LOS ANGELES – The top federal prosecutor in Los Angeles indicated Thursday that charges will be filed in the coming months in a sweeping investigation of banks and subprime lenders for their role in the nation's mortgage crisis.
"I think we are going to see some fairly dramatic results in the near future," U.S. Attorney Thomas O'Brien told The Associated Press. "There are people who have made many millions of dollars preying on unsuspecting people. That's wrong. That's fraud in a tremendous amount."
A grand jury is investigating at least three mortgage lenders — Countrywide Financial Corp., New Century Financial Corp. and IndyMac Bancorp Inc. Prosecutors are looking at whether mortgage fraud and other white-collar crimes were committed.
O'Brien has just finished his first year overseeing the Central District of California, seven counties that became the heart of the nation's real-estate boom and bust. The area is home to many lending firms, including some which lured homeowners into taking out exotic loans with cheap teaser rates that mushroomed after a set time.
Thirty-four lawyers currently are looking at mortgage fraud and other white-collar crimes, now one of O'Brien's top priorities.
The government is pursuing a "surgical approach" in its investigations and hopes to streamline its prosecutions by seeking indictments with only a few counts, instead of spending several years seeking additional charges.
"We offer them three or four counts," O'Brien said. "We would get the same sentence and we plead them out and we move on to another crook."
O'Brien, 49, said his prosecutors are working closely with the Securities and Exchange Commission as well as other federal agencies in ongoing cases.
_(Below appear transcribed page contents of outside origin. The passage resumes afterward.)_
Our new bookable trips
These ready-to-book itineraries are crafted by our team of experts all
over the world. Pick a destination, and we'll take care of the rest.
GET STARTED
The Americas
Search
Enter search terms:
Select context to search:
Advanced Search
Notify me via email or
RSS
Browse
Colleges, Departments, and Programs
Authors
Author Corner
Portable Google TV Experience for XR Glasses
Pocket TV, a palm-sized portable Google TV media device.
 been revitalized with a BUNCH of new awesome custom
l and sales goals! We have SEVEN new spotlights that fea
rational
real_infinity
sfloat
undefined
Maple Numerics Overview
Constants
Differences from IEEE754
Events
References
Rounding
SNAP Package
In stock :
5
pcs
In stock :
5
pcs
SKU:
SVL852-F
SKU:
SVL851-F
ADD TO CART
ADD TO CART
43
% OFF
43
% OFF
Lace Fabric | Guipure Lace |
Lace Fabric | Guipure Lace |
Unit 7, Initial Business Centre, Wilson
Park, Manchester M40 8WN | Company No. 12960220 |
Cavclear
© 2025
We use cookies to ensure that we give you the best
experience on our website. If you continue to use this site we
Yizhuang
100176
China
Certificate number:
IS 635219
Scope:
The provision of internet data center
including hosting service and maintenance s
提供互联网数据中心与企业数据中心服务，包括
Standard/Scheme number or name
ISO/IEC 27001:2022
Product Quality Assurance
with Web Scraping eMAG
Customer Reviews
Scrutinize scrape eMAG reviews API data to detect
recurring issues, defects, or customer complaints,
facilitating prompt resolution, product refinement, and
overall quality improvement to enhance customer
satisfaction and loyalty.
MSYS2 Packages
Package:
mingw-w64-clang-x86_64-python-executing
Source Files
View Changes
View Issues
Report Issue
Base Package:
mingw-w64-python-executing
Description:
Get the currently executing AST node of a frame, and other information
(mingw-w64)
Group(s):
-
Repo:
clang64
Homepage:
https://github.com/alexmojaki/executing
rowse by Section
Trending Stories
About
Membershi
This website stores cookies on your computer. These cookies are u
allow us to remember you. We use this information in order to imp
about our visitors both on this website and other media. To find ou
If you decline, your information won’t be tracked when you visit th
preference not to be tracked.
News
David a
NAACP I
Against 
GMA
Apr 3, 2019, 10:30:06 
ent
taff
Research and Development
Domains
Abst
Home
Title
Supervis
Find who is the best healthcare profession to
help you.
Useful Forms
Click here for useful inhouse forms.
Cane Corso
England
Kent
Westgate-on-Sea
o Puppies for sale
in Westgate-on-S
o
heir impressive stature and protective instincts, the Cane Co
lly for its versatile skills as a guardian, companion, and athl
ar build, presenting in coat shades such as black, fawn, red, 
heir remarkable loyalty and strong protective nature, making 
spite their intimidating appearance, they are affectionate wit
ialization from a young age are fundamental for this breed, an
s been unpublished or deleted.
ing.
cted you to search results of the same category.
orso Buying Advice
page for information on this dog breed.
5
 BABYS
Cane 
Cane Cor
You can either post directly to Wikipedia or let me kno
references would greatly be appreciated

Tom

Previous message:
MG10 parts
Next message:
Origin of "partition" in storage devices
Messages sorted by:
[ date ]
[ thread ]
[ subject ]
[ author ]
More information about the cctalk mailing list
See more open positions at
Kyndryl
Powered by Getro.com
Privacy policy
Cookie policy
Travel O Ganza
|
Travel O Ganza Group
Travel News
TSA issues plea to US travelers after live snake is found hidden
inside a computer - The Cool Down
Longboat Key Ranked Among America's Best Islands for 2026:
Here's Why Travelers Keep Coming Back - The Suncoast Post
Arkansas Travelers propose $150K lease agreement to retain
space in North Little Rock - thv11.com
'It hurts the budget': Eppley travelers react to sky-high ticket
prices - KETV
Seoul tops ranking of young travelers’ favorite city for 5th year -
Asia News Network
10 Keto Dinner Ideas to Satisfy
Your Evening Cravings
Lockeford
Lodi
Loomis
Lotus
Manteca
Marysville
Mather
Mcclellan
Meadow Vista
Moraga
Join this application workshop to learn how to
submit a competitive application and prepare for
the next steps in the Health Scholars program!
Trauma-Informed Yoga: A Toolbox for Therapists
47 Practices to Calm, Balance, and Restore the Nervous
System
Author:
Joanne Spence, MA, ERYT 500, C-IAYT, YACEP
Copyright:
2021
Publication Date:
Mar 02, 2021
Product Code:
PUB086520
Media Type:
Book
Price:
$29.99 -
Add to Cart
He recently met with Rosalind Tyson, the SEC's regional director in Los Angeles.
"I said, 'Give me your Top 10 list. Your Top 10 list should probably coordinate pretty closely with mine," O'Brien said. "We sit down and share information we are allowed to share."
Rebecca Lonergan, a former federal prosecutor and a law professor at the University of Southern California, said investigations have shown mortgage fraud to be rampant in the lending business during the housing boom. She recalled one case in which a maid claimed on her loan application that she made $11,000 a month.
These companies "would just sign off on applications no matter how ludicrous the information was," said Lonergan, who worked at the U.S. attorney's office for 18 years.
She said it's unlikely that any alleged misconduct was limited to the lower ranks in the lending institutions.
"Was it just individual loan officers who knew about this?" Lonergan said. "It seems to me unlikely, considering the scope of foreclosures going on right now."
She added investigators will have a difficult time trying to prove company executives knew what was going on.
Bank of America Corp. bought Countrywide in a deal approved by the lender's shareholders in June. Rick Simon, a Countrywide spokesman, did not immediately return a call seeking comment.
New Century sought Chapter 11 bankruptcy protection in April last year. It had been the nation's second-largest originator of subprime loans.
IndyMac is now being controlled by federal regulators after it failed in July.